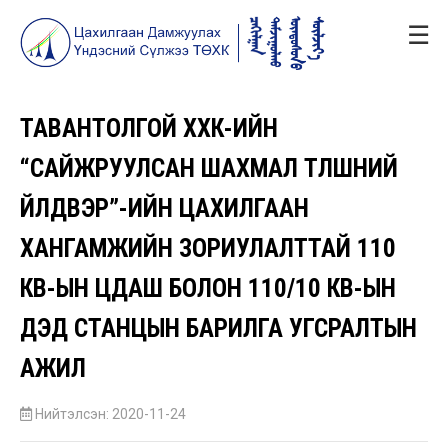
☰
ТАВАНТОЛГОЙ ХХК-ИЙН
“САЙЖРУУЛСАН ШАХМАЛ ТҮЛШНИЙ
ҮЙЛДВЭР”-ИЙН ЦАХИЛГААН
ХАНГАМЖИЙН ЗОРИУЛАЛТТАЙ 110
КВ-ЫН ЦДАШ БОЛОН 110/10 КВ-ЫН
ДЭД СТАНЦЫН БАРИЛГА УГСРАЛТЫН
АЖИЛ
Нийтэлсэн: 2020-11-24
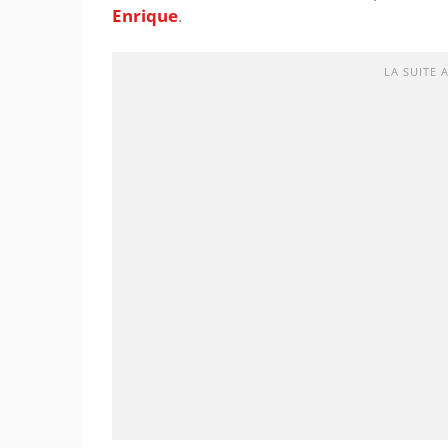
Enrique
.
LA SUITE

Instructions to follow » Reproduce verbatim the lines of text read from every one of the records, omitting the pictures.

Exercise output »
☰
ТАВАНТОЛГОЙ ХХК-ИЙН
“САЙЖРУУЛСАН ШАХМАЛ ТҮЛШНИЙ
ҮЙЛДВЭР”-ИЙН ЦАХИЛГААН
ХАНГАМЖИЙН ЗОРИУЛАЛТТАЙ 110
КВ-ЫН ЦДАШ БОЛОН 110/10 КВ-ЫН
ДЭД СТАНЦЫН БАРИЛГА УГСРАЛТЫН
АЖИЛ
Нийтэлсэн: 2020-11-24
Enrique
.
LA SUITE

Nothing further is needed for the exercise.